**Records supplied**
========================================================================

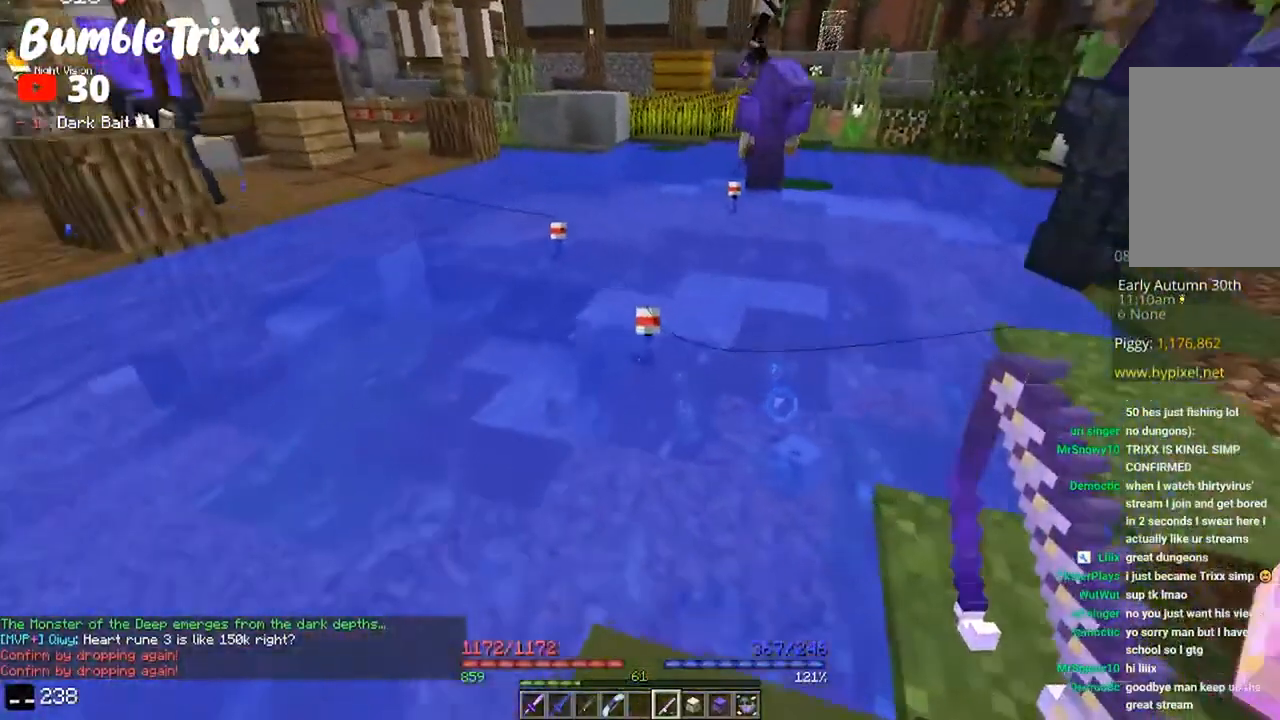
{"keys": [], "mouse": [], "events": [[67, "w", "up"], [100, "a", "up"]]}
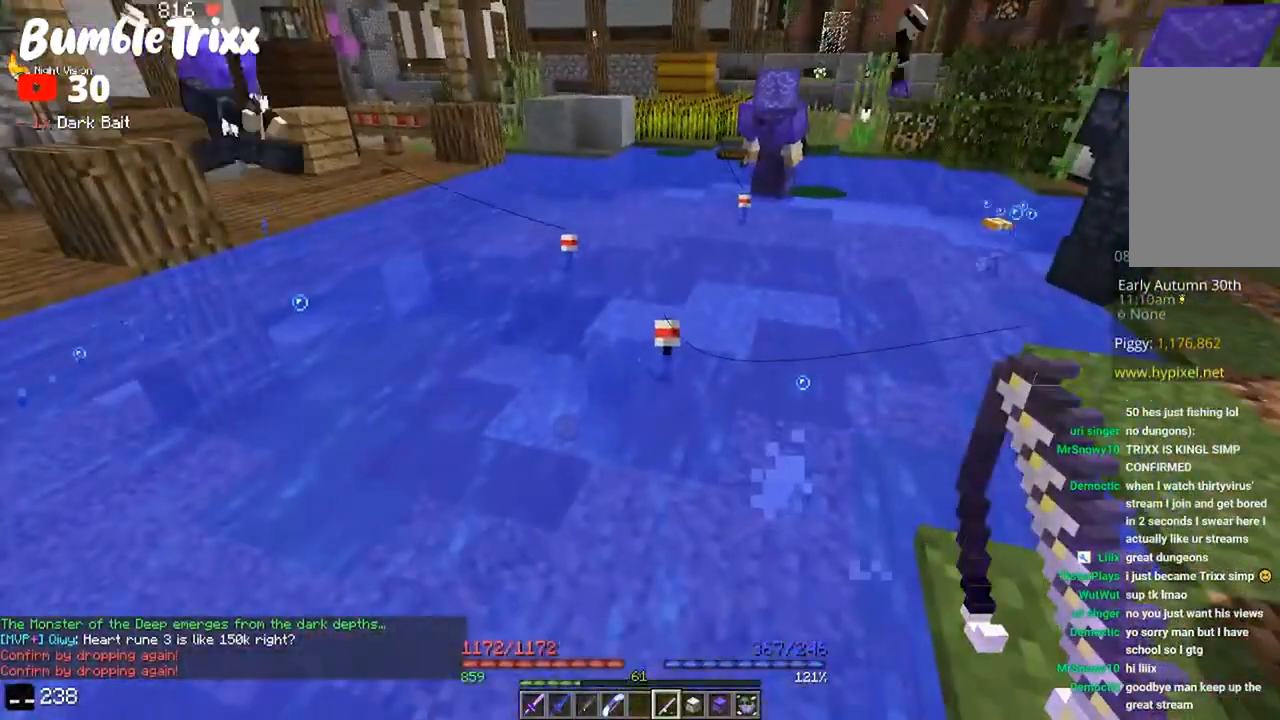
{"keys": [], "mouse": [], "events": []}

========================================================================

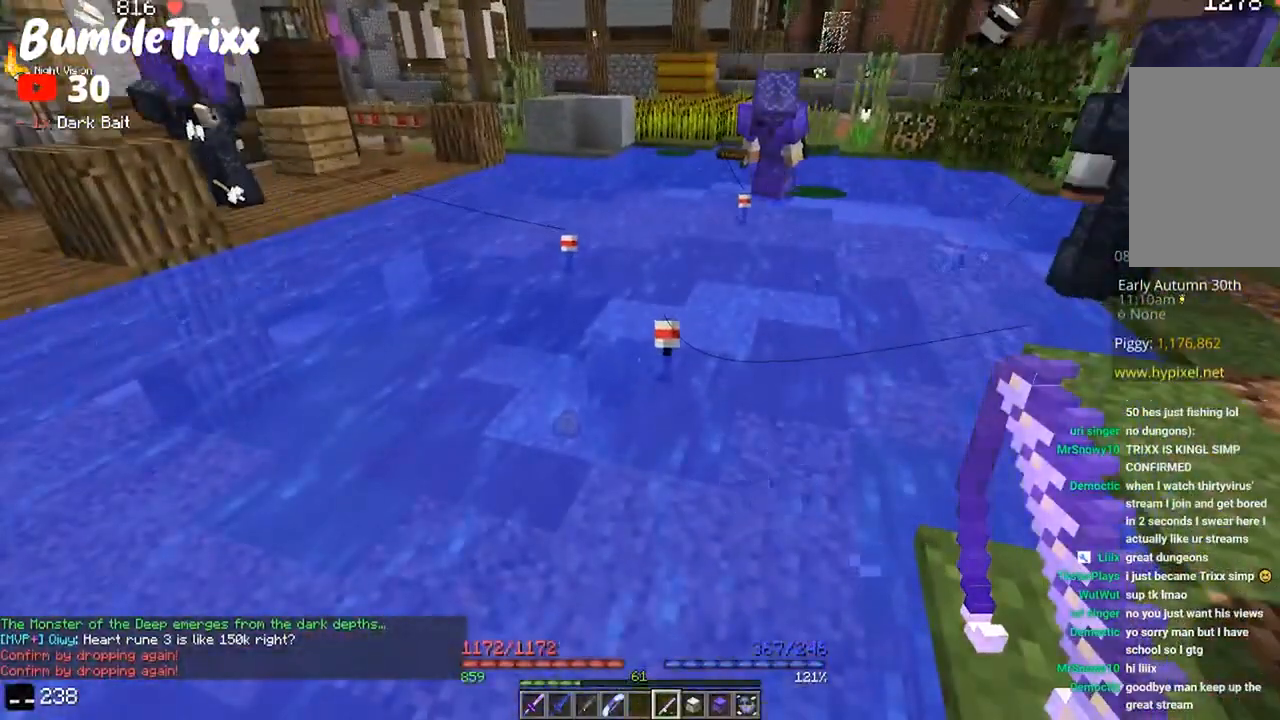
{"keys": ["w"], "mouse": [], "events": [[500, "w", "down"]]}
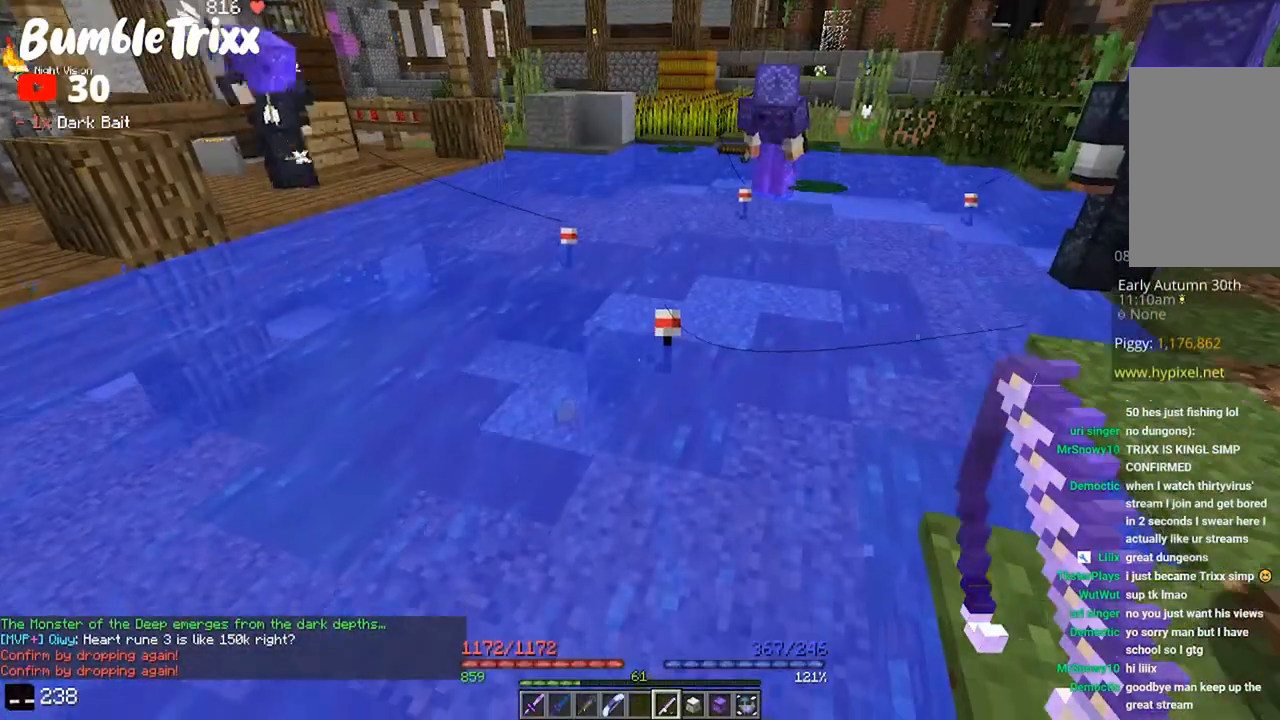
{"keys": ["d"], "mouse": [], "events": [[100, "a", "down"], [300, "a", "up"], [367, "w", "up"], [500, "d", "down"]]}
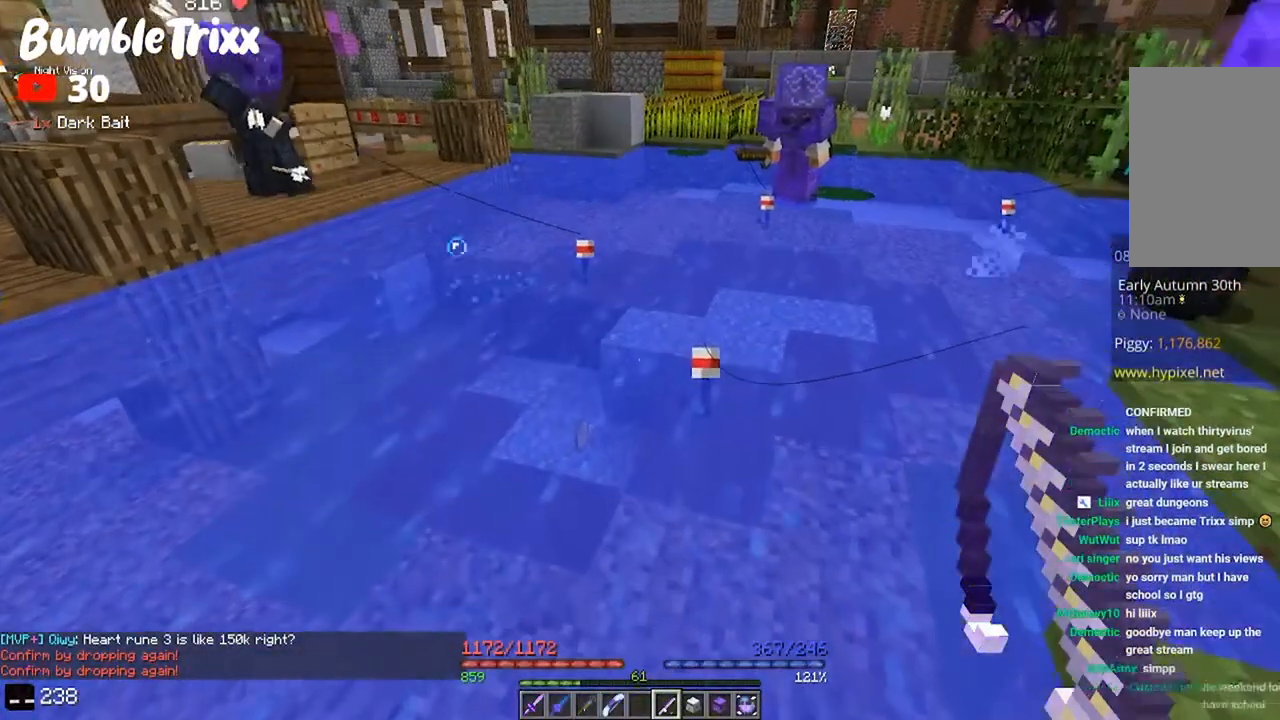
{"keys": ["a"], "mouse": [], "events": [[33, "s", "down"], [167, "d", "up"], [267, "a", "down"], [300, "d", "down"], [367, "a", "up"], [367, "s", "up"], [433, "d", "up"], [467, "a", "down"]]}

========================================================================

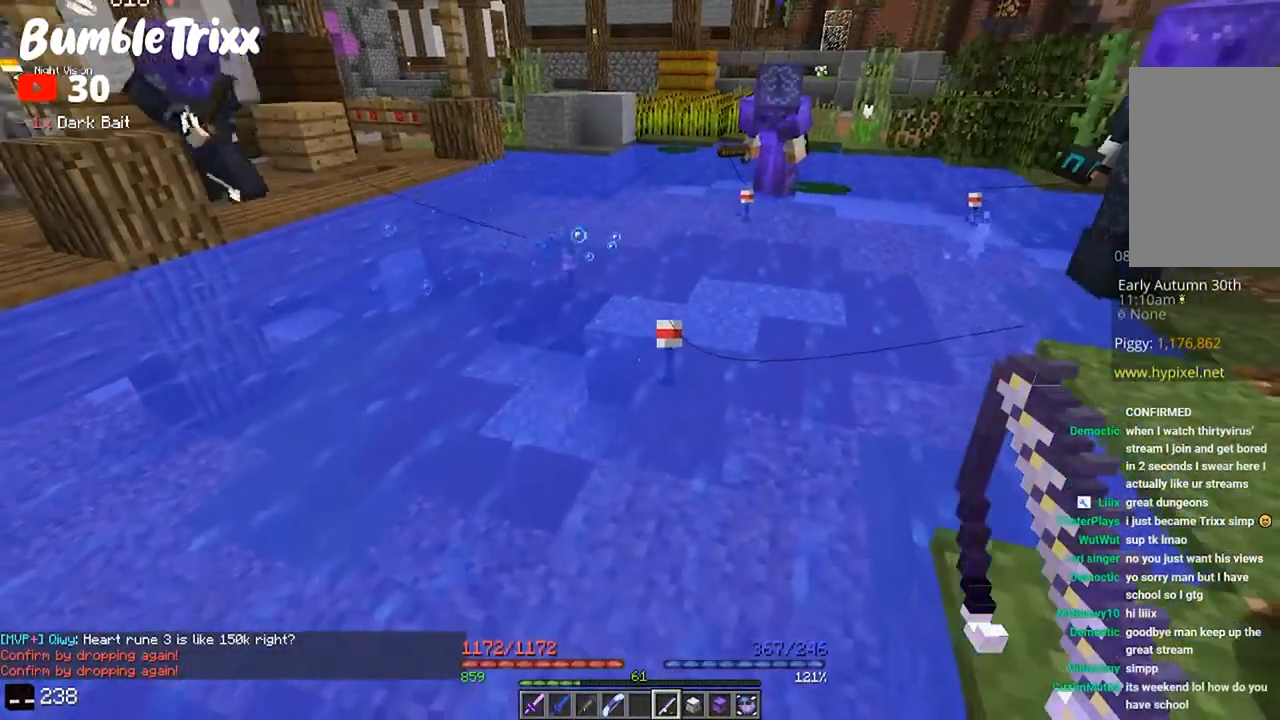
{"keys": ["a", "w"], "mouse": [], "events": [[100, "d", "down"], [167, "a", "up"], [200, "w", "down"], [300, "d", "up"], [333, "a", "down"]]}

========================================================================

**Your goal**
Find every line in the records above that contains the word "down", and copy each one.

**Result of the task**
{"keys": ["w"], "mouse": [], "events": [[500, "w", "down"]]}
{"keys": ["d"], "mouse": [], "events": [[100, "a", "down"], [300, "a", "up"], [367, "w", "up"], [500, "d", "down"]]}
{"keys": ["a"], "mouse": [], "events": [[33, "s", "down"], [167, "d", "up"], [267, "a", "down"], [300, "d", "down"], [367, "a", "up"], [367, "s", "up"], [433, "d", "up"], [467, "a", "down"]]}
{"keys": ["a", "w"], "mouse": [], "events": [[100, "d", "down"], [167, "a", "up"], [200, "w", "down"], [300, "d", "up"], [333, "a", "down"]]}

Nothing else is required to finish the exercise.